* [ACTIVITY]
In the records below, find the line holding "transistor, 1 capacitor" and the line holding "#### CPU Cache". Set down both, with every line between them, exactly.

* [SUPPLIED INFORMATION]

==============================

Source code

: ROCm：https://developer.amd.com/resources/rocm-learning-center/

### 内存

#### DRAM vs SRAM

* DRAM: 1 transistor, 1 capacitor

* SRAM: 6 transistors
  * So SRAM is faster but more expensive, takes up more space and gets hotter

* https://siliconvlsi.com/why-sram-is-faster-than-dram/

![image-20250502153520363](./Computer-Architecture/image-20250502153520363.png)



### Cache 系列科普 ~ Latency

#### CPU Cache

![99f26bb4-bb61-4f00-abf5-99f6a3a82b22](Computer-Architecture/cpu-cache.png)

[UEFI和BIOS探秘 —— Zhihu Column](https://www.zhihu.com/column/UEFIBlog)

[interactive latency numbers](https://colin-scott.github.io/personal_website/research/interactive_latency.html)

==============================

* [ANSWER SPACE]
* DRAM: 1 transistor, 1 capacitor

* SRAM: 6 transistors
  * So SRAM is faster but more expensive, takes up more space and gets hotter

* https://siliconvlsi.com/why-sram-is-faster-than-dram/

![image-20250502153520363](./Computer-Architecture/image-20250502153520363.png)



### Cache 系列科普 ~ Latency

#### CPU Cache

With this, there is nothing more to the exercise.